Where could all of these have come from and more importantly, why? I can only think that these disseminations have been made for use in some horrific emergency so that one would not have to go but a few feet and could apply Band-Aid after Band-Aid on some gaping wound before fainting (although how one would pull all of those little red strings and remove the plastic wrapping eludes me).
I will admit that I do know the logic behind all of this but it is one not easily explained. At least not easily explained to someone who isn’t married.
Now please don’t get me wrong. This is not some sexist harangue on the superiority of men in buying Band-Aids than women. The point that I am trying to address here is that women’s priorities are often directed in different directions than men. Superficially, like men and women’s hair styles and shoe sizes, these may seem at times to resemble each other, but their not the same.
I think to better explain this, I had better give one or to more examples in addition to boxes of Band-Aids.
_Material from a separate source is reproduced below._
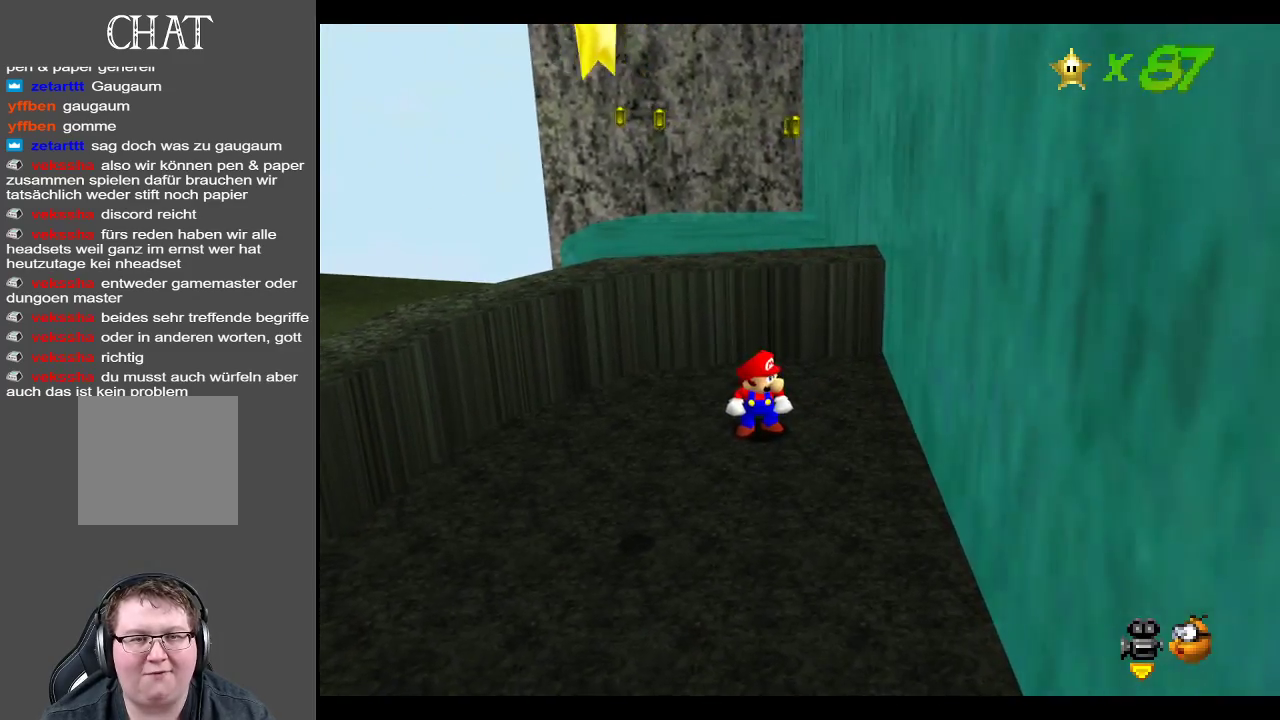
{"buttons": [], "left_stick": "left", "right_stick": "center", "events": [[217, "left_stick", "left"]]}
In the same drawers in the master bedroom there were twelve bars of soap. I checked and found that there are equal amounts of bars of soup in the other bathrooms. All waiting, I suppose, for some terrible dirty word orgy on the part of either Stella or I in which bar after bar of soap will be needed in the cleansing frenzy that would follow.
Then there are the paper towels.
Now, paper towels by their nature are space consuming. A paper towel roll is a big piece of merchandise, something that no matter how science advances, will never be sold in thimble-sized units that need only the addition of water to bring to full operational use.
So, paper towels are bulky and take up closet space, especially when they are in those six pack plastic sacks. But don’t worry; we have a place in our house for these, too. There is in the back toward the garage, a closet that contains little else but paper towels. Neatly stacked, each plastic six-pack packaged rests on top of another six-pack. On the shelf right above all these are stored dust pans (There are not too many of these; I believe, perhaps four, maybe five).
There are times when I walk back there and open the door and look at the piles of towels neatly arranged like the storage crates in the ending of the movie, “Raiders of the Lost Arc.” Somehow, I feel that if there is another biblical deluge, we will be ready.
I remembered the closet the other day when I saw Stella, on returning from shopping, unload a large bag of paper towels from the car. Helping her bring the packages inside, I asked her as casually as I could, why she had bought more paper towels. Putting the broccoli in the refrigerator she said something over her shoulder that contained the words, “they were on sale.”
There you have it, the magic reasoning words in this parallel universe logic: “On Sale.”
Here is where the unhappily married man and the happily married man part company with me, thank goodness, walking among the latter. You see, I am sure that we will use all of these towels some day. I am equally as sure we use all of those bars of soap one day.
I have the proof in front of me, turning and handing me the packages of towels to take back to the closet. It is there in the smile on Stella’s face. She’s happy and that’s what really is what was bought when she bought the towels.
I took the towels and, after placing them in the closet, asked what was for lunch.